I am committed to continue fighting for District V’s fair share of funds and services needed now and in the future. I will continue to protect the quality of life for our County and our local communities. My 15 years of public service experience, my integrity and my continued commitment make me the best candidate for the job.
Why should voters choose you over the other candidates?
The most important qualifications to this job are possessing the skills, professionalism, and experience to work with others on a board. I was recently made Vice Chair of the Board of Supervisors, which is an honor and an important job for the future of our board. I have the unique skill set needed to collaborate and successfully reach consensus with my fellow board members.
What is the largest issue facing District 5?
Affordable housing is a critical issue throughout District V. Development (and redevelopment) needs to focus on how to address the lack of housing by offering projects that give our citizens the ability to live and grow in walkable, bike-friendly communities – ones that offer plentiful recreation while meeting the infrastructure needs. Affordable housing requires the collaboration of public and private agencies. As a governing board member to the TRPA and member of the Housing Tahoe program, we are currently searching for ways to create incentives for builders of affordable housing. The Tahoe Prosperity Center is looking to begin a pilot program leading the way into a better systematic approach to affordable workforce housing.
District 5 is made up of a handful of different communities. How would you represent all those interests?
As a Supervisor that represents a large rural area, it’s important to stay connected with each community by visiting and attending meetings in each area. From Pollock Pines to Strawberry to Tahoma, I have made sure all issues and concerns have a voice in our county. I will continue to fight for our issues to make sure that District V receives its fair share of services and funding.
How should the county address the issue of vacation home rentals? Do you support the idea of a temporary moratorium?
Our County is working with our communities to find the best solution(s) to this issue. We are actively searching for ways to ensure peace and quiet in our local neighborhoods through appropriate enforcement and new policy enactment. We have not ruled out any options to changes to the VHR ordinance, including a temporary moratorium.
What role (if any) should the county play in alleviating the traffic issues in Meyers?
Meyers traffic in nothing new. What is new are the apps and smart GPS in cars that now route more and more traffic into our local neighborhoods. Our transportation department is trying new ideas to deal with the increased traffic, including signs and ordinances that warn of hazardous conditions and a new “nudge” program that diverts travelers away from North Upper Truckee by using flashing signs and traffic cones. Nudging has helped but we all know this is not a permanent solution. Our county continues to collaborate with public safety agencies to address ongoing and new issues as they arise. This is our job and our duty to our citizens.
How do you respond to the criticism that has been raised during the campaign about recusals from certain votes? How can you ensure voters that you will be able to be a voice for District 5 when it comes time to vote?

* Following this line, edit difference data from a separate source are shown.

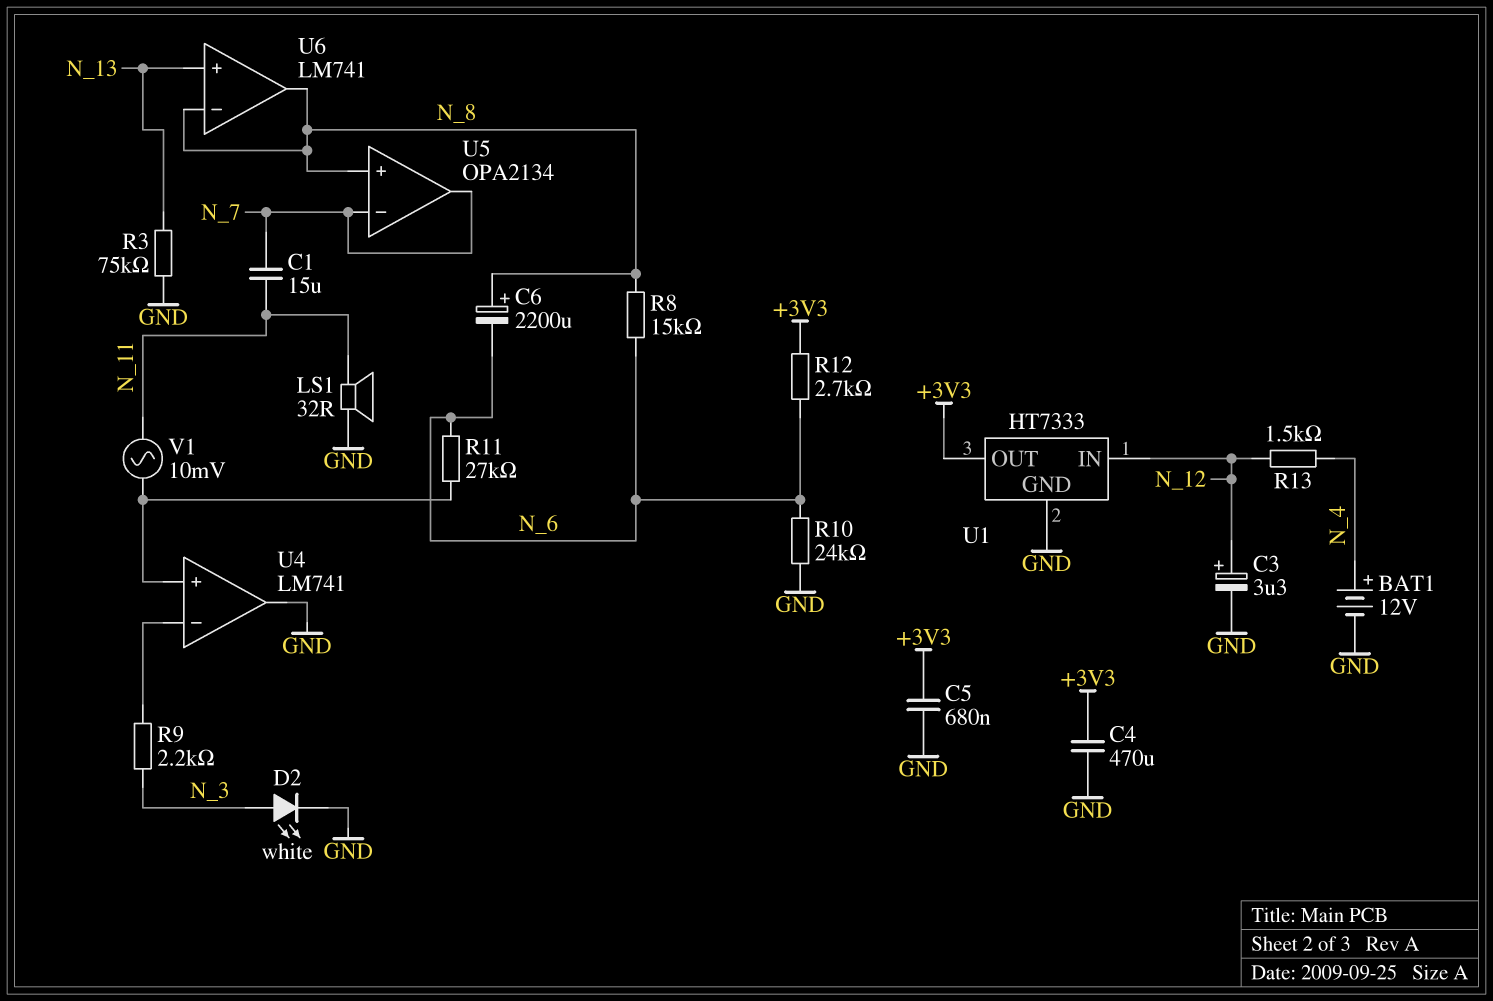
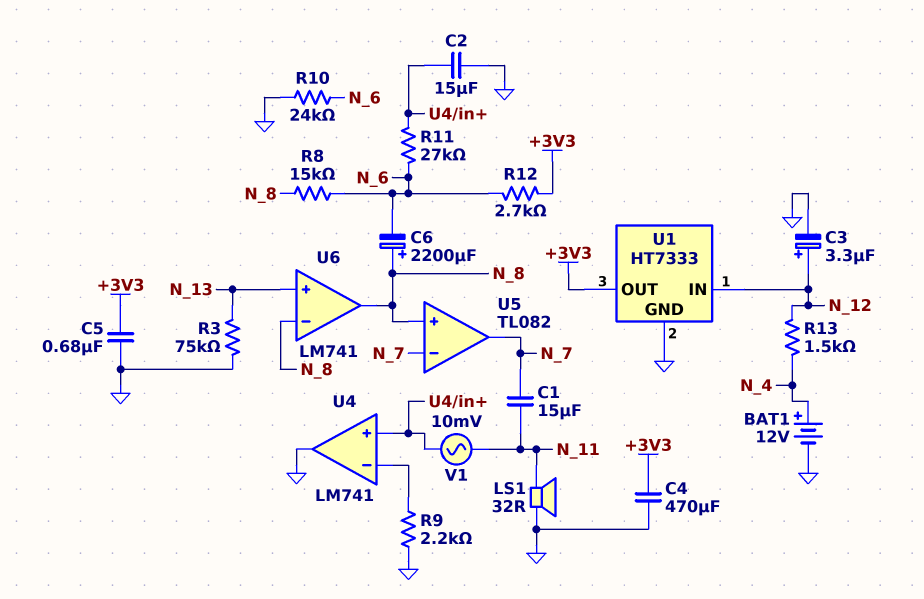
C2: none -> 15uF (GND, U4/in+)
D2: LED white (A N_3, K GND) -> none
R9: 2.2k (N_3, U4/in-) -> 2.2k (GND, U4/in-)
U5: OPA2134 -> TL082

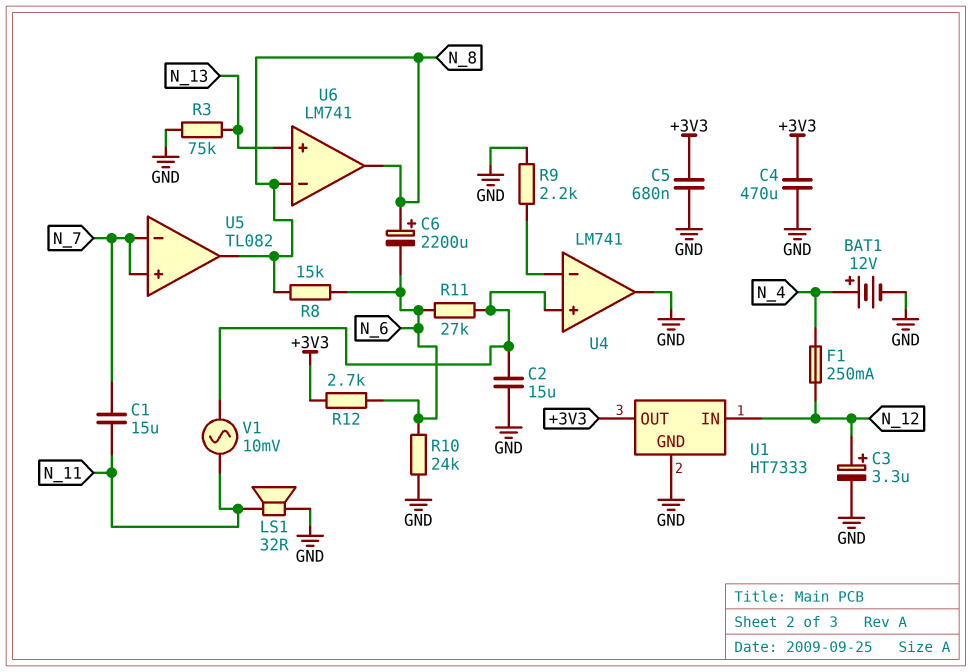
F1: none -> 250mA (N_4, N_12)
R13: 1.5k (N_4, N_12) -> none
U5 pin in+: N_8 -> N_7
U5 pin out: N_7 -> N_8

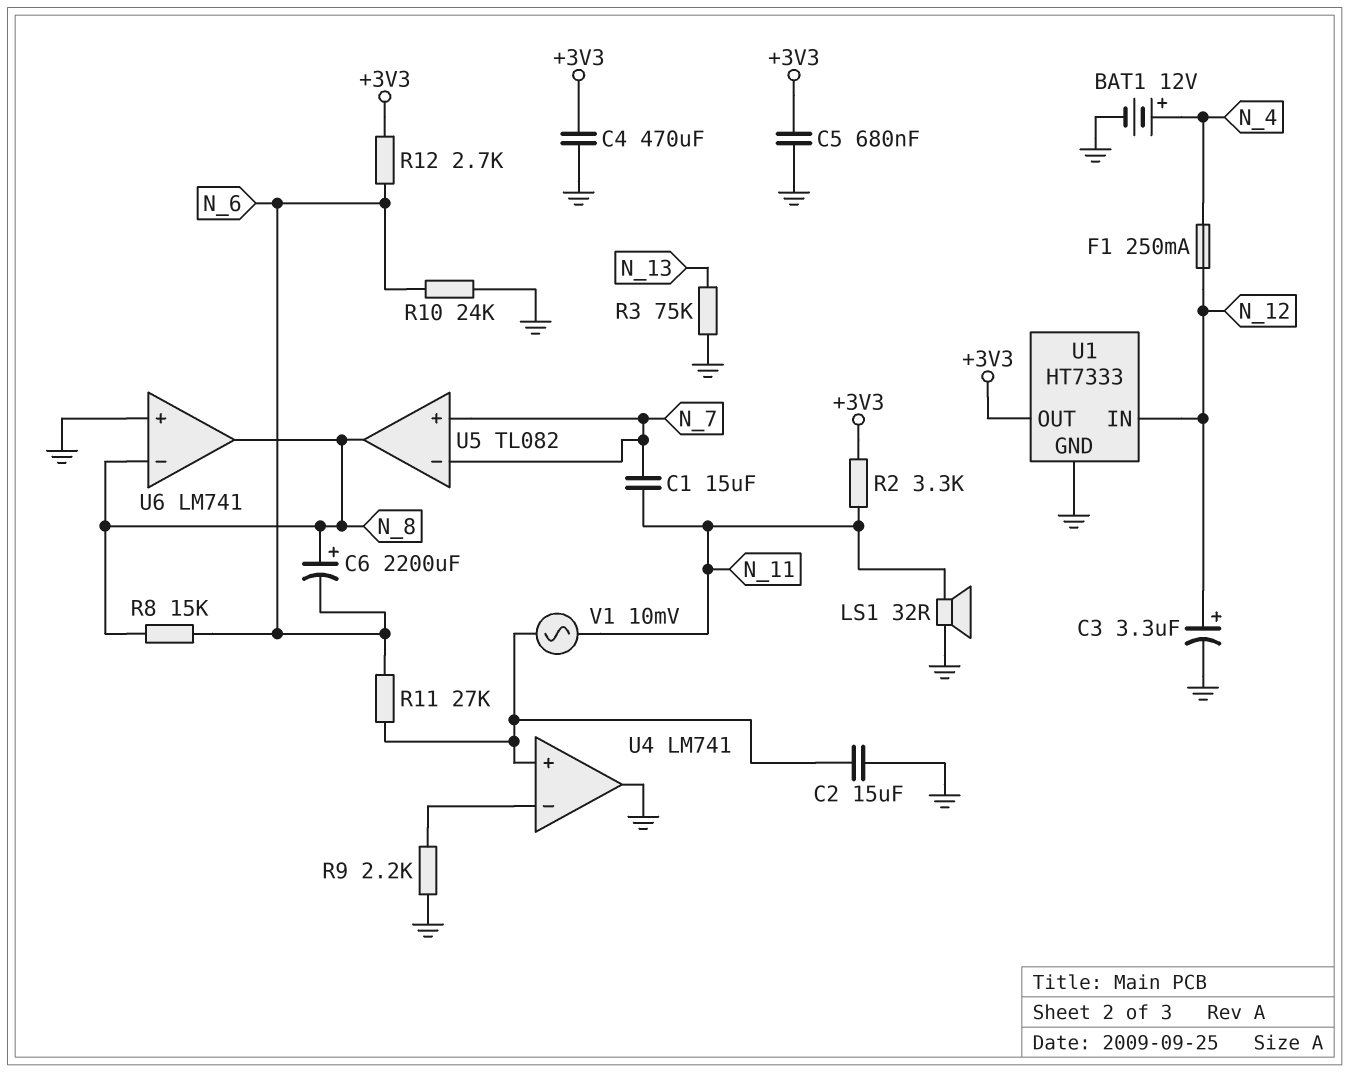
R2: none -> 3.3k (+3V3, N_11)
U6 pin in+: N_13 -> GND

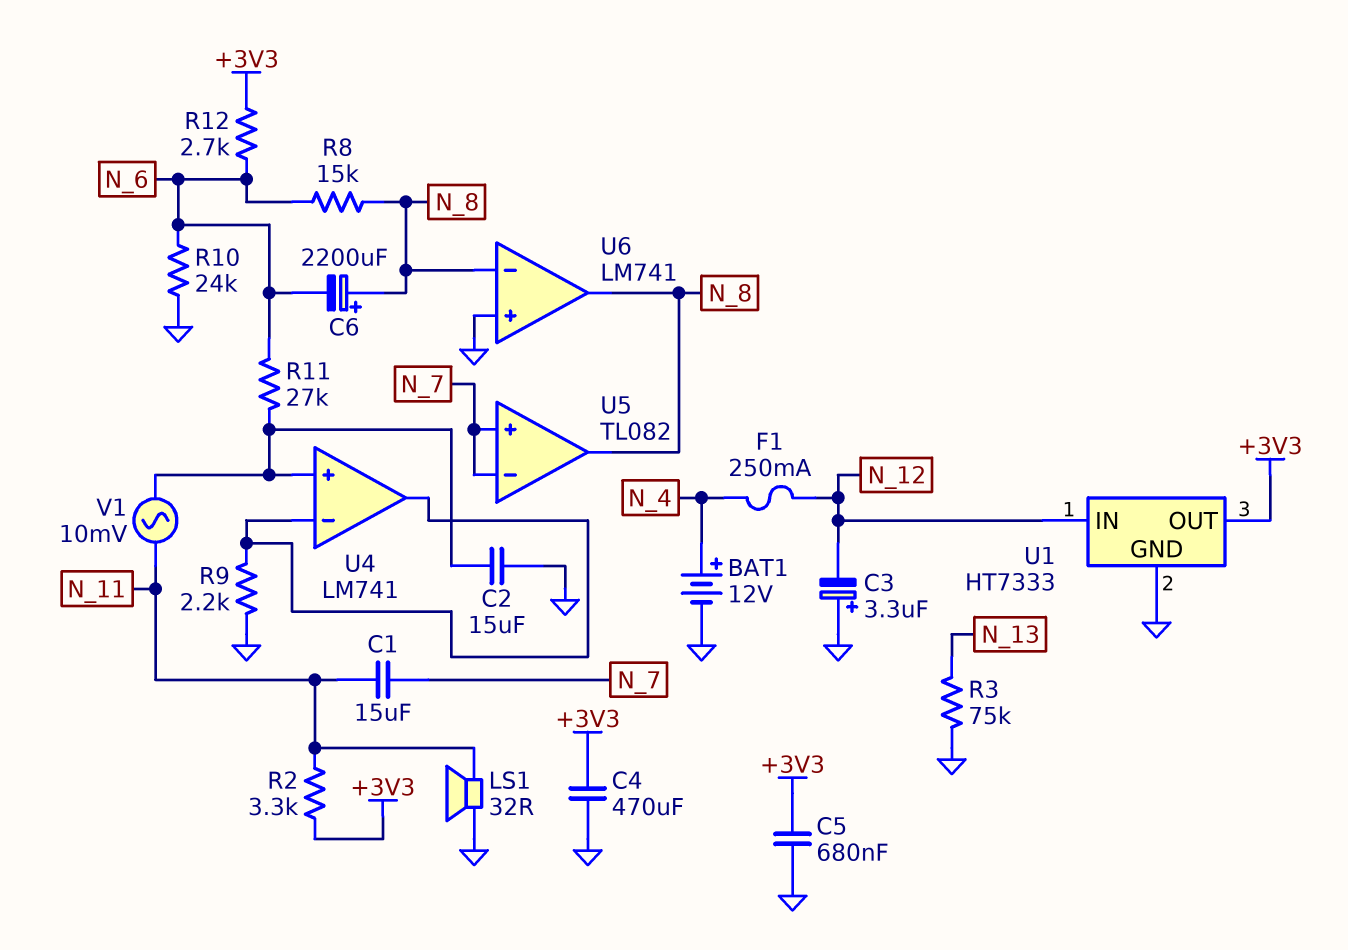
C3: 3.3uF (plus N_12, minus GND) -> 3.3uF (plus GND, minus N_12)
U4 pin out: GND -> U4/in-

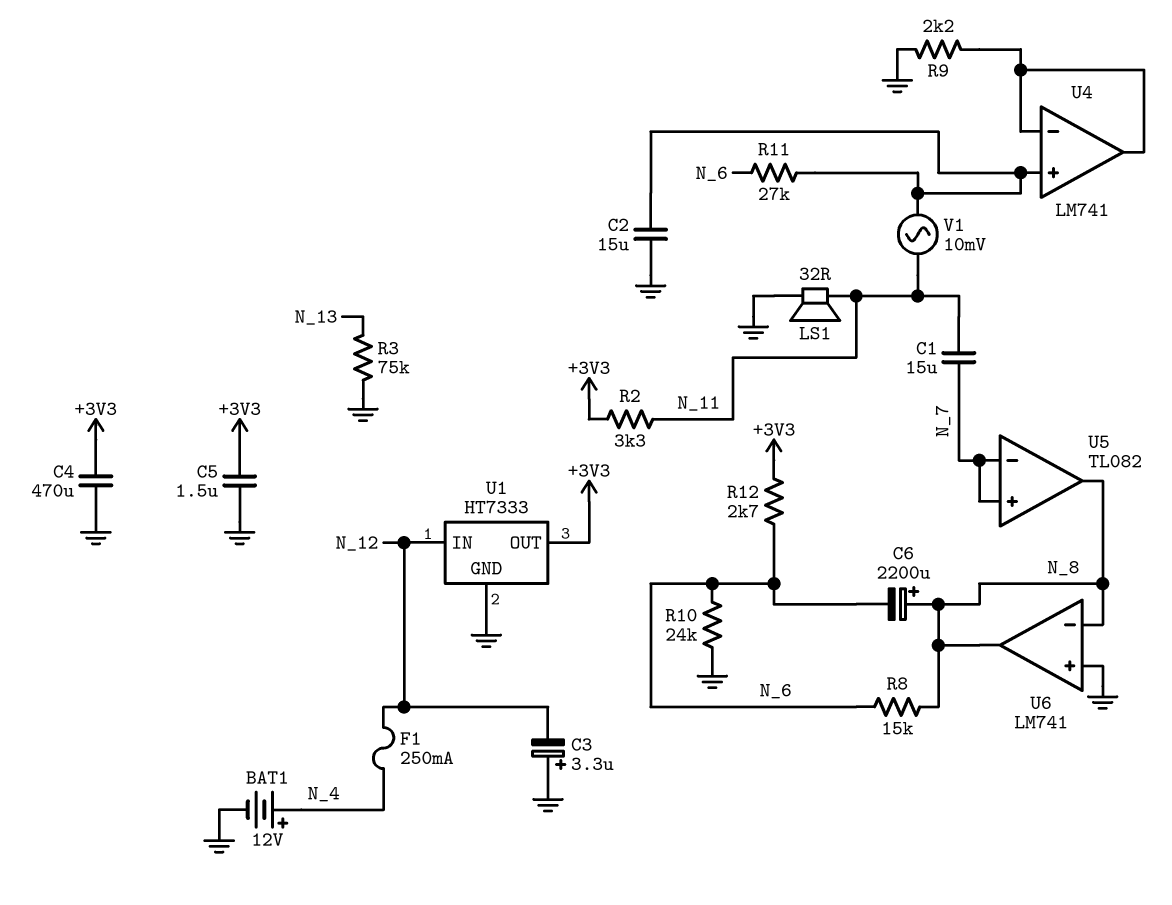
C5: 680nF (+3V3, GND) -> 1.5uF (+3V3, GND)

I have been and continue to be an effective representative to our district. Only once in 15 years as a public servant have I been required to recuse myself from a vote – and that was due to ownership of property within a project area, the Meyers Area Plan, which passed unanimously and without conflict last month. I am very proud of that plan – a plan that was an update to the Meyers Community Plan, and which I worked on as a team member for over 4 years. I feel that I represent my entire district very well and am a proud long-standing active member of the community.
Is there anything else you would like the voters to know about you?
I’m an avid skier in the winter, mountain biker in the summer, and love to use my kayak on Tahoe as often as possible. Many people don’t know that I was an Olympic Torch runner when it came through town in 1984 (on its way to the Summer Games in Los Angeles). The beauty and recreation of Tahoe brought my family here when I was growing up and it is still the most beautiful place in the world.